Romeo Sierra Romeo Sierra - 21 days ago 7
Swift Question

Functions that return another function in Swift

Ola,

Let's say that there is a function named

fnOuter(name:String, mks:Double...)
. I want this function to return another function which I could separately write like
fnInner(msg:String)->(String, Double, Double, Character)
. How one could achieve this?
I am a newbie to Swift and tried out the following. But ultimately it ends up with
function 'std' was used as a property; add () to call it
thrown by the Swift compiler. What am I doing wrong here? How could I fix this? Or is this even possible?

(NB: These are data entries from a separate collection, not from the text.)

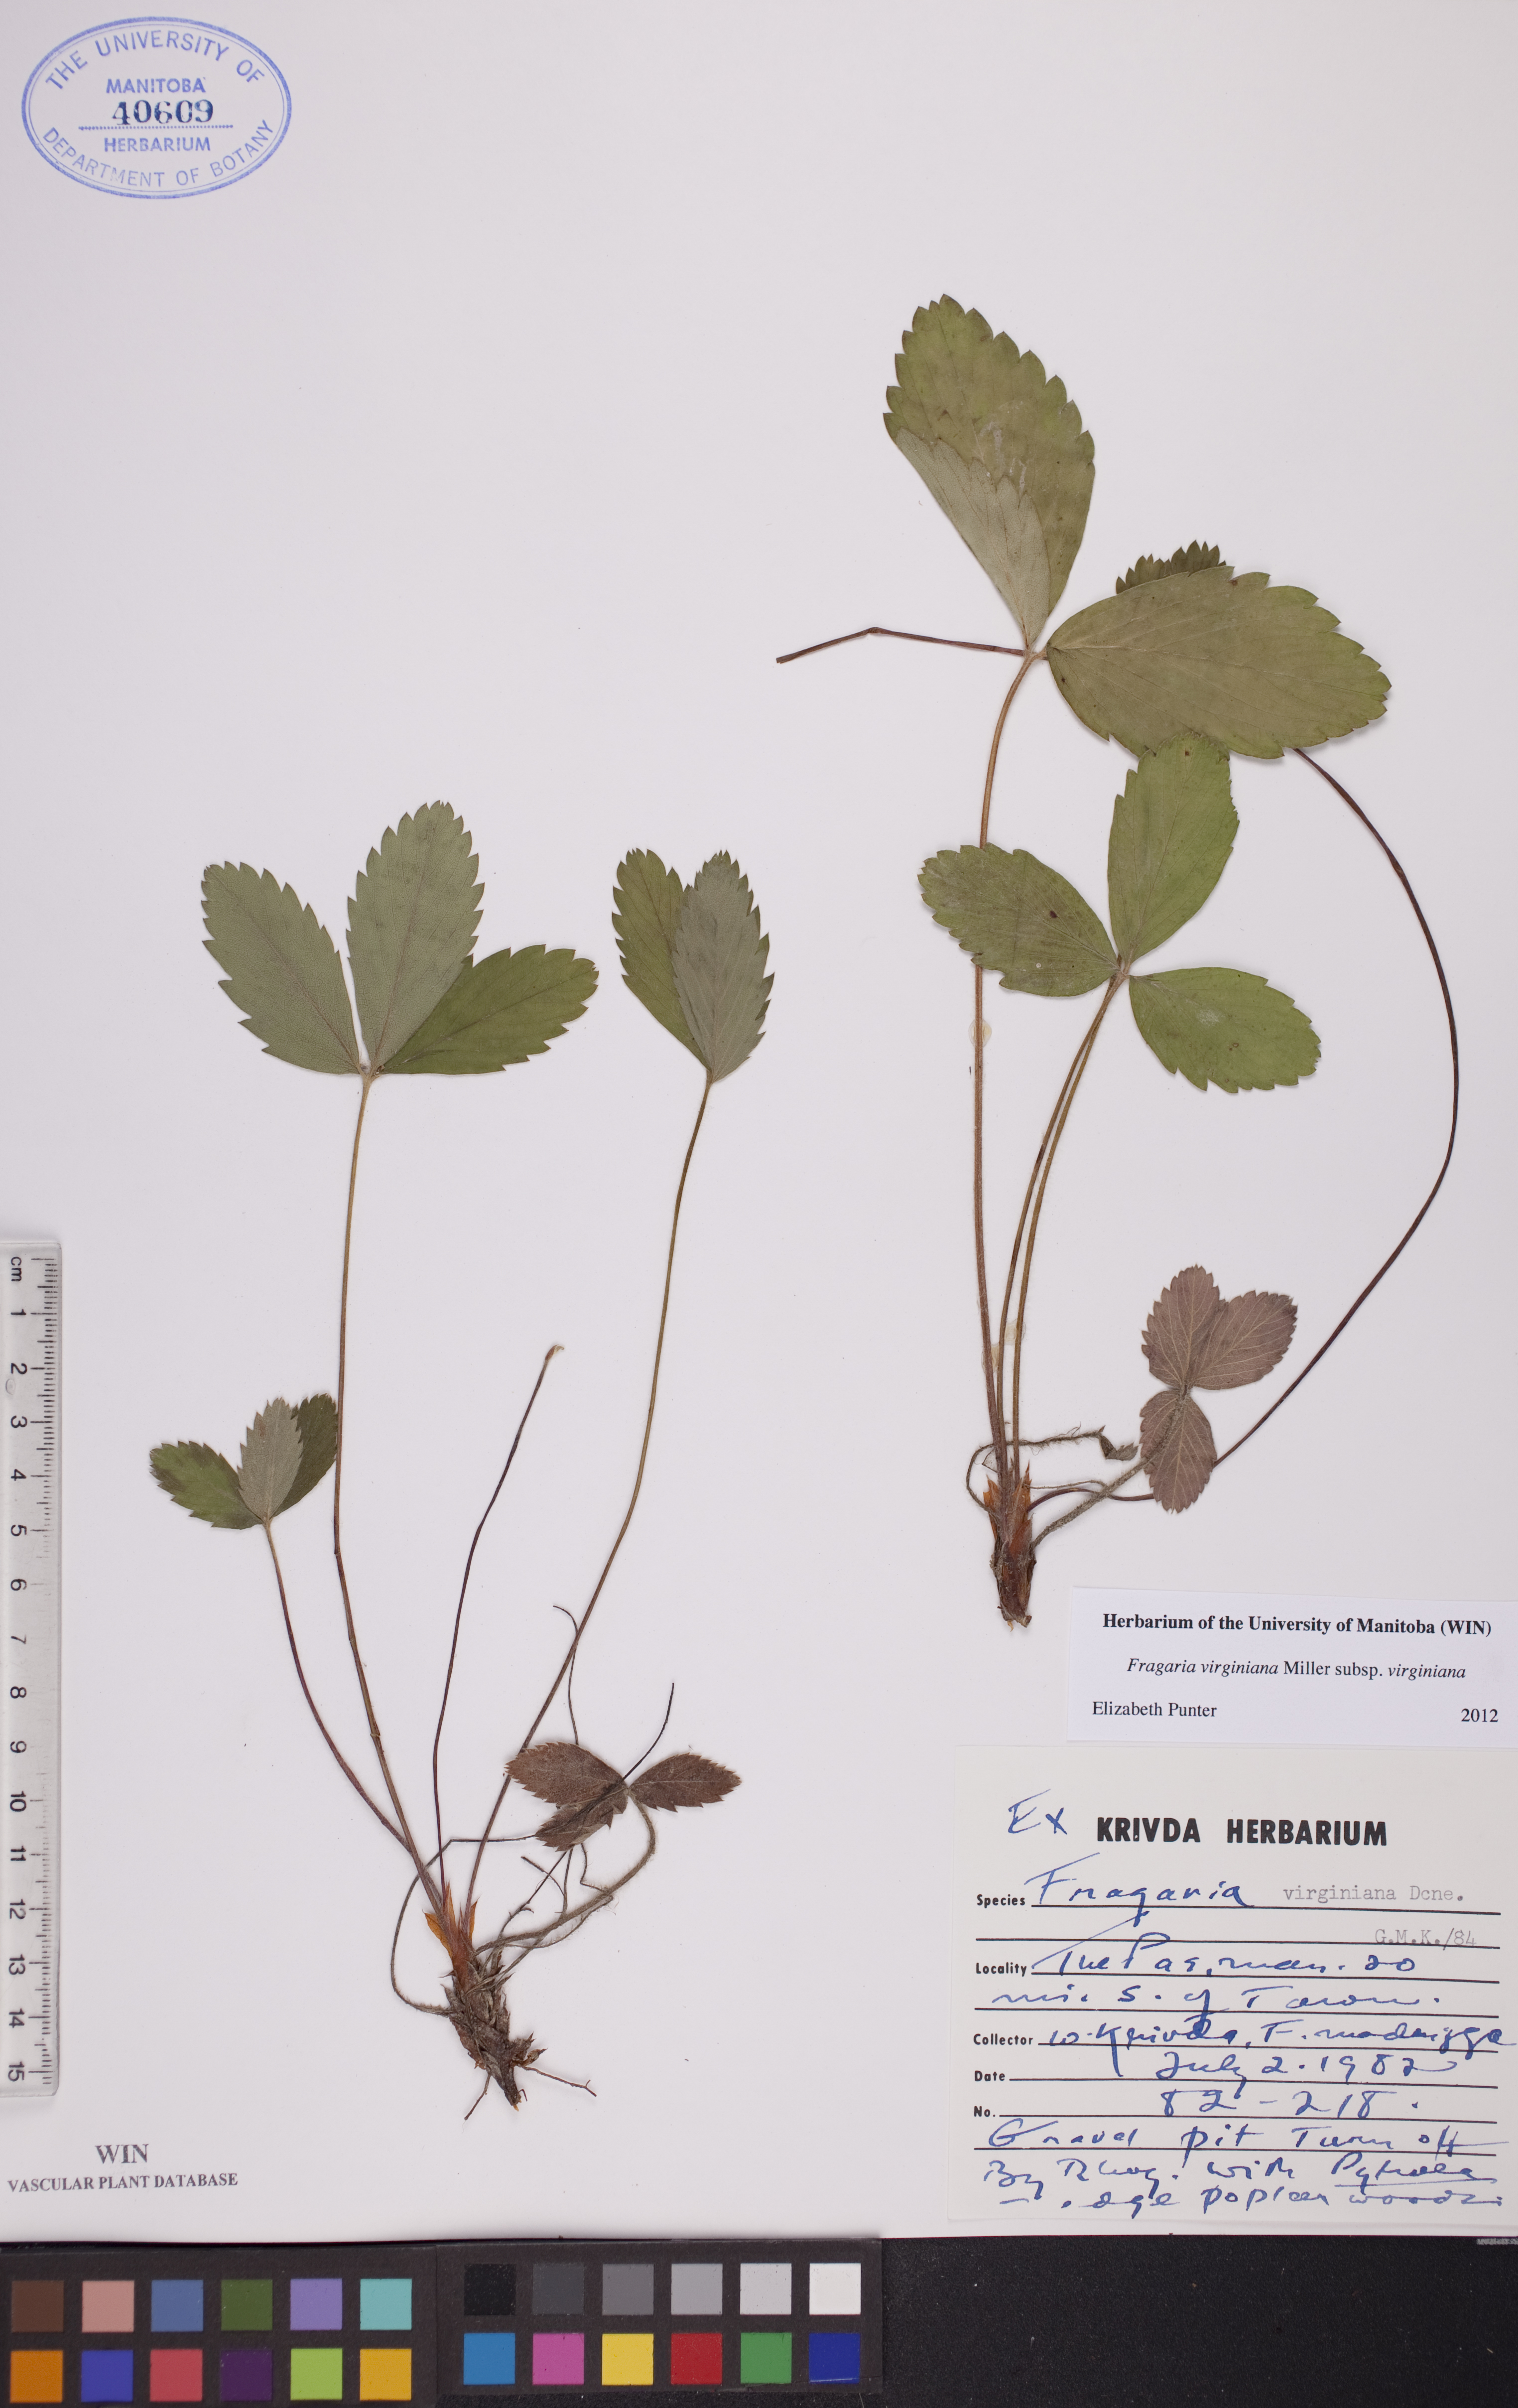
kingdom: Plantae
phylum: Tracheophyta
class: Magnoliopsida
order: Rosales
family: Rosaceae
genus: Fragaria
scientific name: Fragaria virginiana
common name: Thickleaved wild strawberry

func fnRetFn(name:String, mks:Double...) -> (() -> ((String, Double, Double, Character))){
var msg = "Hello " + String(name) + "!"

func calculate() -> (String, Double, Double, Character){
var total:Double = 0.0
var i: Double = 0.0
for mk in mks{
total += mk
i += 1
}

var avg = total / i

var grd : Character
if avg >= 75.0{
grd = "A"
}

else if avg >= 55.0{
grd = "B"
}

else{
grd = "F"
}

return (msg, total, avg, grd)
}

return calculate
}

var outputFn = fnRetFn(name:"Mike", mks:75.3, 87.2)
var std = outputFn
print("\(std.0)")
print("\(std.1)")
print("\(std.2)")
print("\(std.3)")


Edit 1
Please note that the fnInner(msg:String) should return a tuple, not another function.

Answer

With

var outputFn = fnRetFn(name:"Mike", mks:75.3, 87.2)
var std = outputFn

both outputFn and std are references to the same function which was returned by fnRetFn(...):

print(std) // (Function)

To call the function you'll have to append the argument list in parentheses. For a function taking no arguments that is the empty list ():

var outputFn = fnRetFn(name:"Mike", mks:75.3, 87.2)
var std = outputFn()

And now std is the tuple returned from calling the "inner" function:

print(std) // ("Hello Mike!", 162.5, 81.25, "A")
print(std.0, std.1, std.2, std.3) // Hello Mike! 162.5 81.25 A

(Unrelated to your problem, but note that both variables should be constants declared with let.)